Carlsen had resisted committing to play the championship tournament in Sochi, Russia until the last minute, because of political tensions between Russia and the west. Carlsen has also tapped one of Putin’s major political rivals and critics, former world champion Garry Kasparov,to be his coach and special adviser. Carlsen even revealed on Tuesday that he’d had help from Kasparov during the past two weeks in Sochi, and that may have scared Anand.
Lurking in the background throughout the tournament was the prospect of a meeting and picture-taking with Putin, and that’s what happened on Tuesday. Commentators believe Carlsen had a fairly relaxed attitude about it all, though, and really doesn’t want to involve himself in political issues. His speciality is playing chess.
Others think it was “good for chess” that Putin took time to make an appearance at the closing ceremonies of the Chess World Championships that played out on Russian soil. Putin and Carlsen were all smiles as they shook hands, in a handshake described by Norwegians as “firm if a bit clammy” on social media. It was after Carlsen and Anand were called up to the podium that Putin turned up, greeting the two players briefly before launching into a speech.
“I want to congratulate Carlsen for a well-deserved victory,” Putin said. “I want to also thank Anand for a well-played tournament.” Putin went on to call Carlsen “a genius,” and say that he was “impressed” by what the Norwegian had achieved during the tournament. Carlsen shook hands with Putin, adorned with his victory wreath, gold medal and trophy. He’ll also bring home EUR 600,000 in prize money.
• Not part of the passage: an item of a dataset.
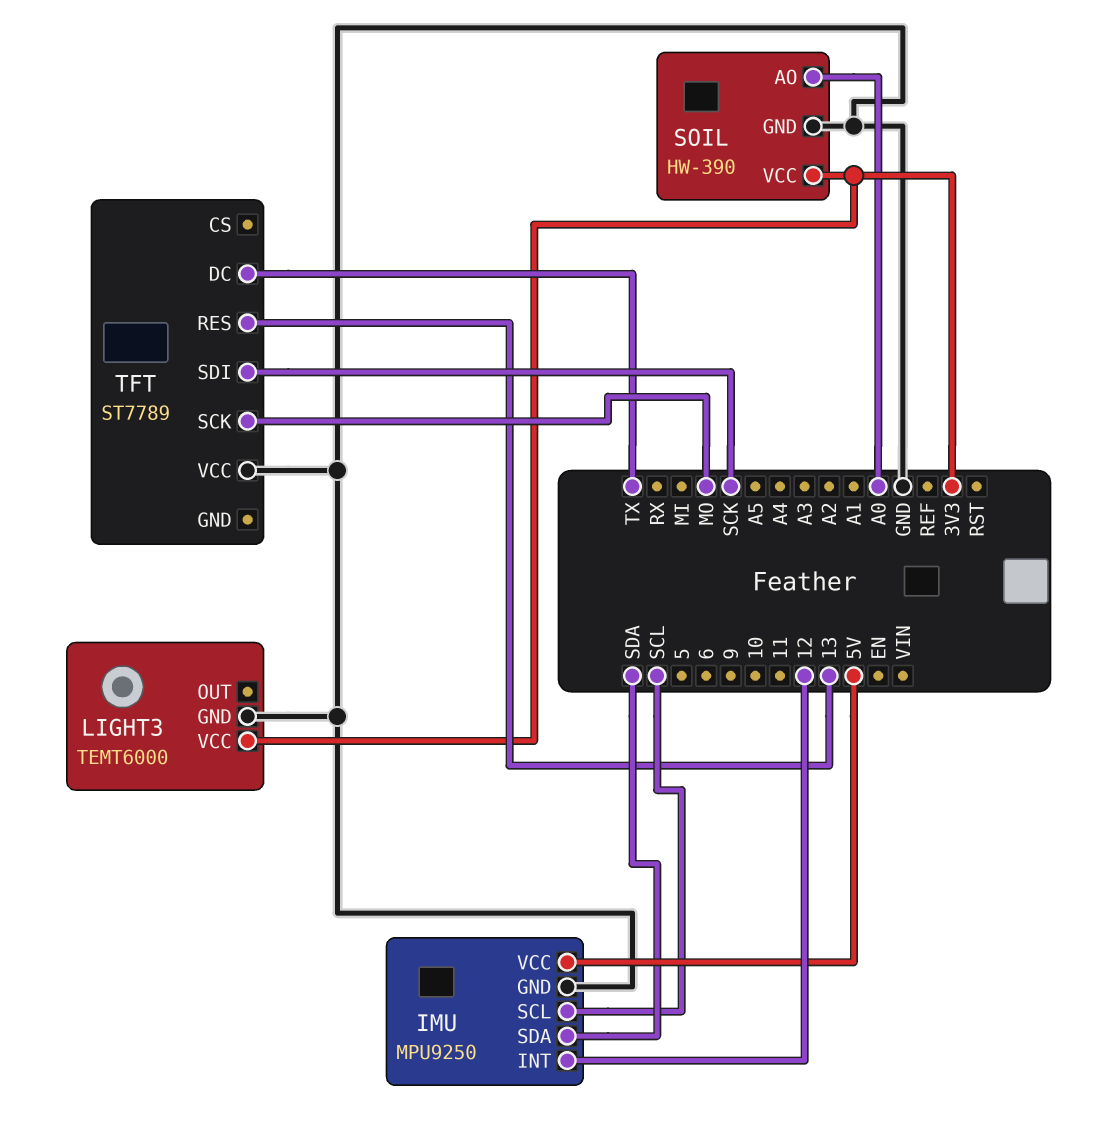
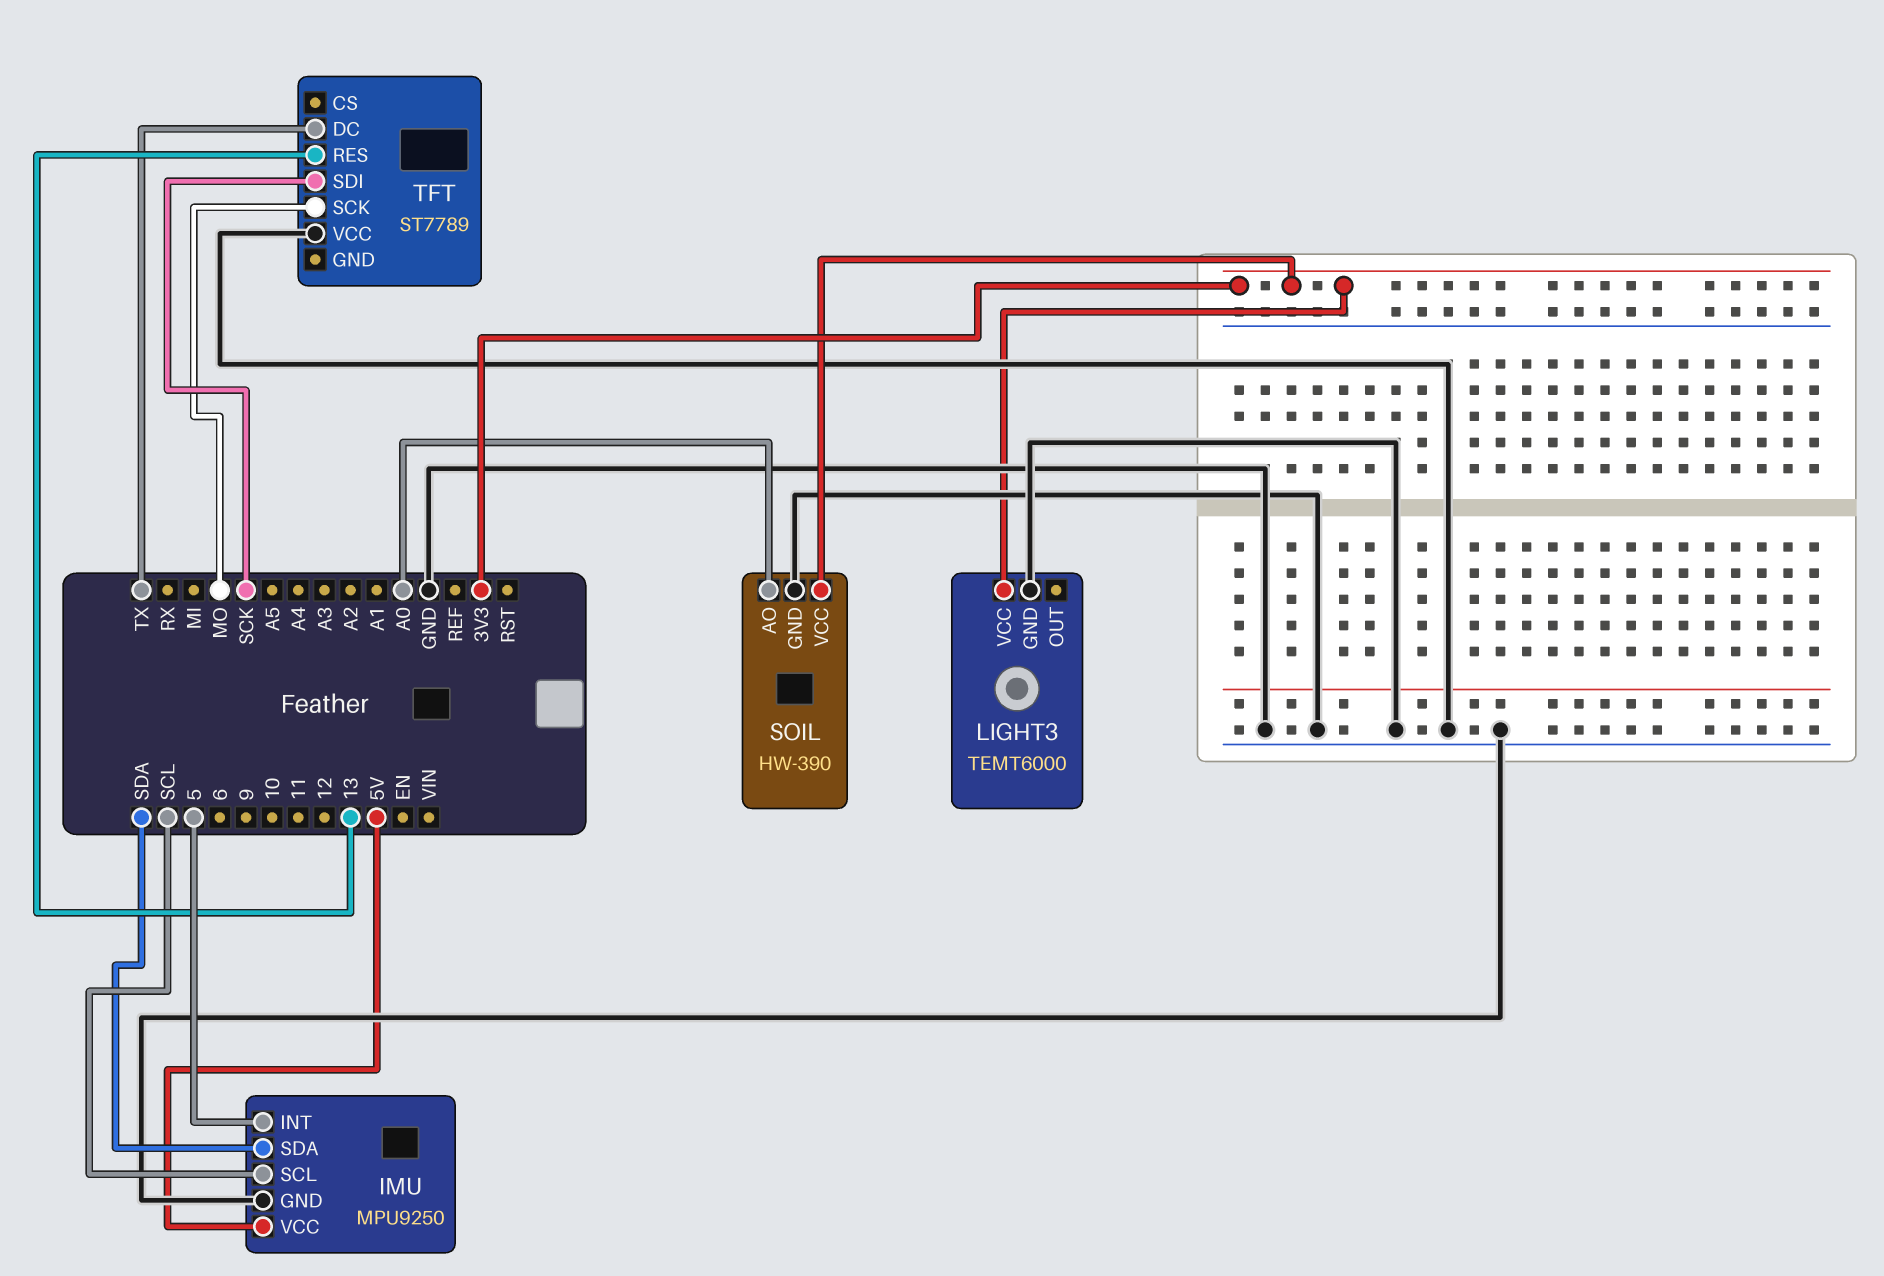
IMU pin INT: 12 -> 5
After that, Putin met Carlsen and Anand together for tea, sandwiches and fruit and Carlsen seemed pleased. “It was very nice and cozy,” Carlsen told Norwegian Broadcasting (NRK) afterwards. Carlsen looked a bit confused at times during the tea party, possibly because Putin is known for mostly speaking only Russian. Translated subtitles of his remarks had Putin congratulating Carlsen again and even expressing a desire that such events as the chess world championships could help “build bridges” among nations. He gazed admiringly at Carlsen during the session, which also included Carlsen’s father and teammates around the table.
Putin’s appearance illustrated how important chess is in Russia, but the president of the international chess federation confirmed on Tuesday that the next world championships will be held in the US. He wouldn’t specify where, but both Los Angeles and New York are leading candidates.
It will be held in 2016, giving Carlsen two years to savour his world championship title before having to defend it once again. Even though Norway was also a candidate to host the next world championships, Carlsen and his teammates are glad it will be held in the US, to further boost chess’ image and spread interest among Americans. The US also offers the best commercial sponsorship possibilities and is considered an important country in Carlsen’s bid to simply make chess more popular among the masses.